One night, five nuns take a wrong turn from their bus stop and wander out in the dark onto the uncompleted bridge span. The wind blows one of them over the edge. Temelcoff, swinging below, grabs her in midair, dislocating his arm. They swoop down to the ground below and, in shock, help each other to the shelter of a restaurant. There they drink a little, exchange a few words, doze off over the table. With these few elements--prowess, peril, rescue, repose--Ondaatje fashions a moment of erotic tenderness that aches in its brevity.

There is Caravaggio, the burglar, whom Patrick meets in jail where he is serving time for an act of political arson he has committed in revenge for Alice’s death. Ondaatje makes a lovely detour out of the burglar’s life: the silence he works in, the delicacy of his approach, the dog he brings along to bark if anyone comes by--a watchdog in reverse. When he comes home at night and makes love to his wife, it is like Ulysses returning to Penelope. Does this sound grandiose? It is the reader who furnishes the grandiosity, nourished and swelling out with Ondaatje’s exhilarating detail.

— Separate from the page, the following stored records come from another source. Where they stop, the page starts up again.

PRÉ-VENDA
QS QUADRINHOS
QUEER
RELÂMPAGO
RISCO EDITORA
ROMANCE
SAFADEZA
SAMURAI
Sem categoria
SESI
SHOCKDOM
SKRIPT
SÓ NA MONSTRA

Caravaggio’s escape from jail is assisted by Patrick and a friend. They are at work painting the prison roof blue. It is a blue, as they notice, indistinguishable from the sky. So they paint Caravaggio blue as well. Melting invisibly into the space around him, he departs unseen by the guards.

It is the kind of image that lights up Ondaatje’s tale so remarkably. He places the real upon his self-invented rack and stretches it to the point where it flies apart into magic and the simple pleasure of seeing it caught in a state of unexpectedness.